=== Your goal ===
Reproduce the data below word for word, leaving out the pictures.

=== Dataset excerpts ===
== == ==

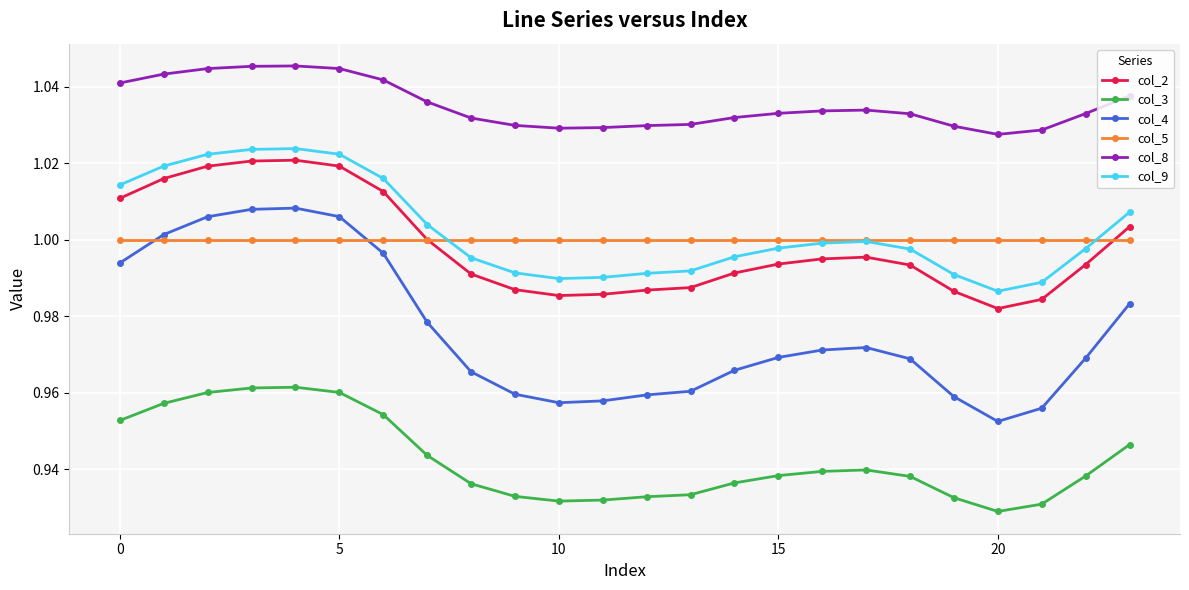

True or false: col_5 and col_8 cross at least once.

False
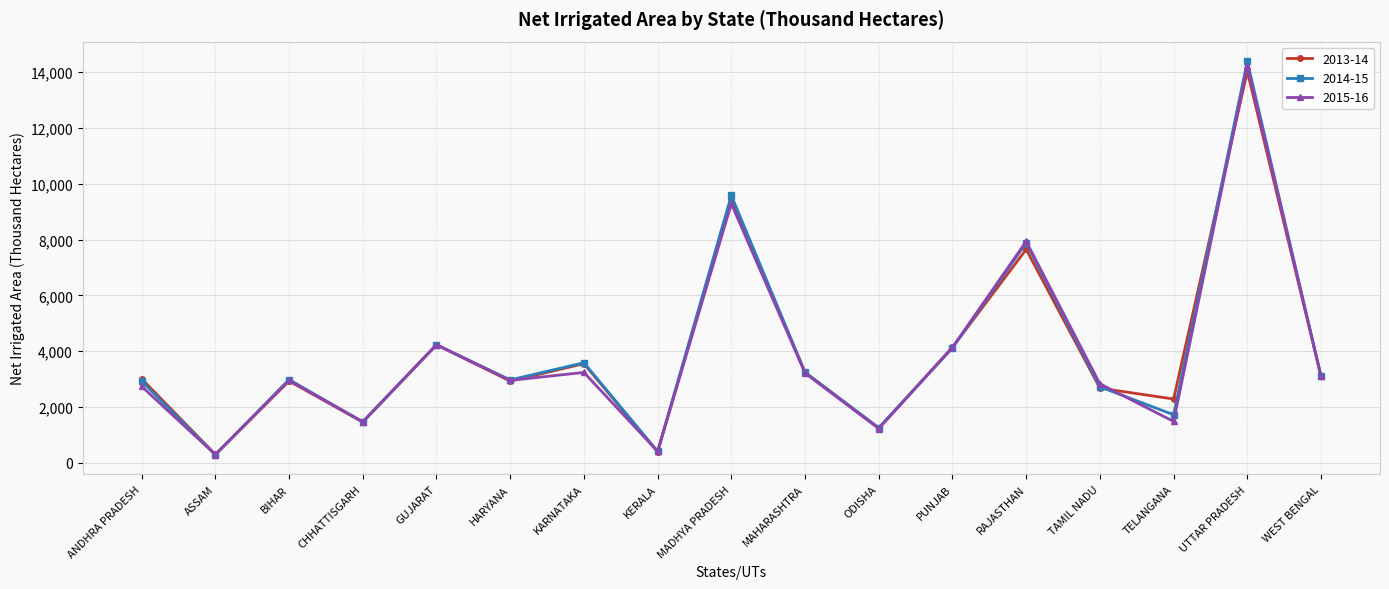

What position from the left is BIHAR?

3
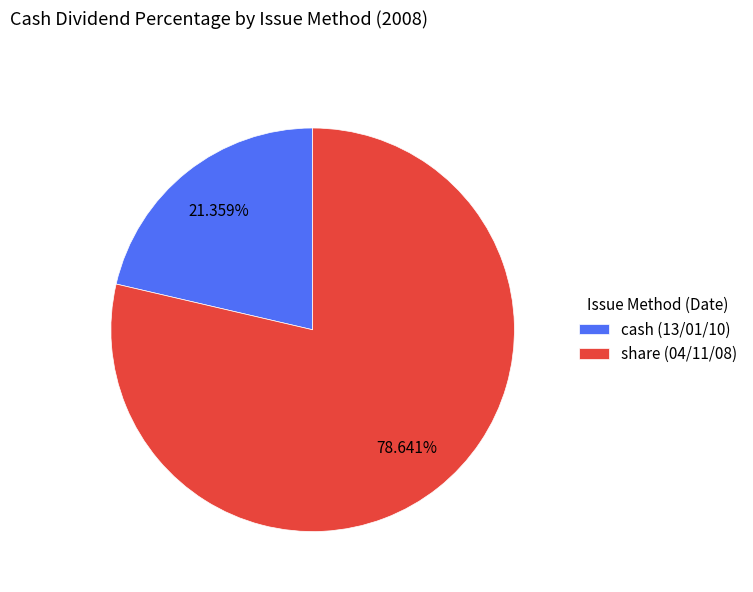

Is it true that share (04/11/08) is 79% of the pie?

True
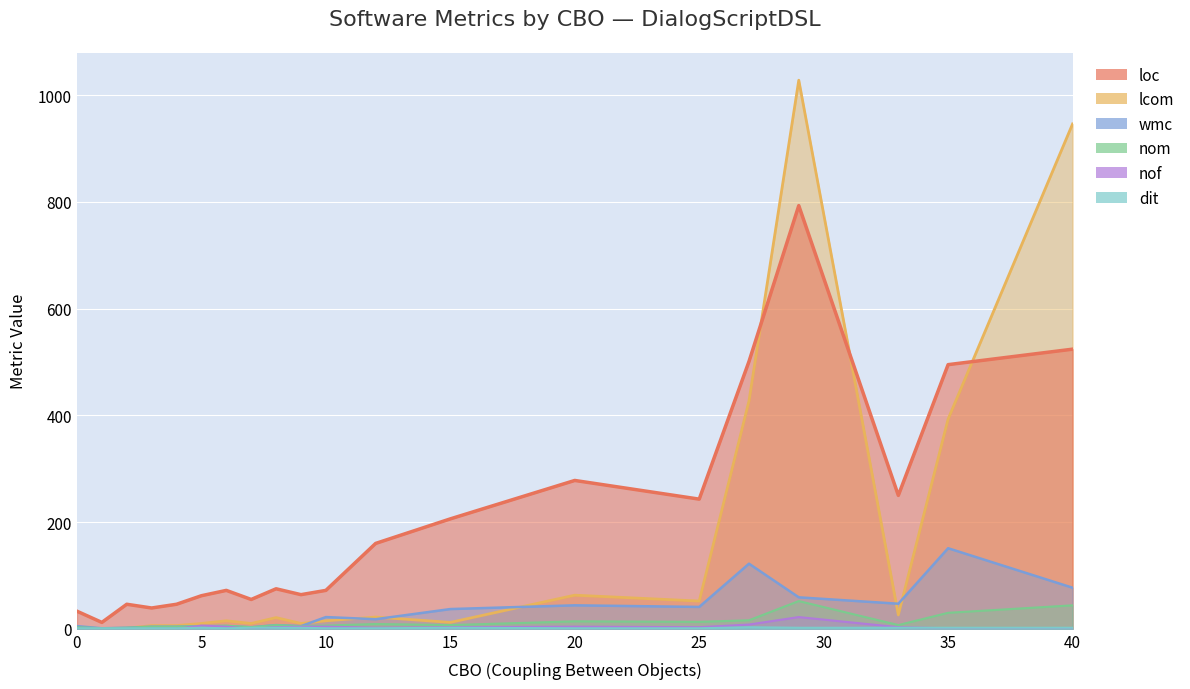

What is the average value of the nom series?

12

== == ==

=== Solved problem ===
True or false: col_5 and col_8 cross at least once.

False

What position from the left is BIHAR?

3

Is it true that share (04/11/08) is 79% of the pie?

True

What is the average value of the nom series?

12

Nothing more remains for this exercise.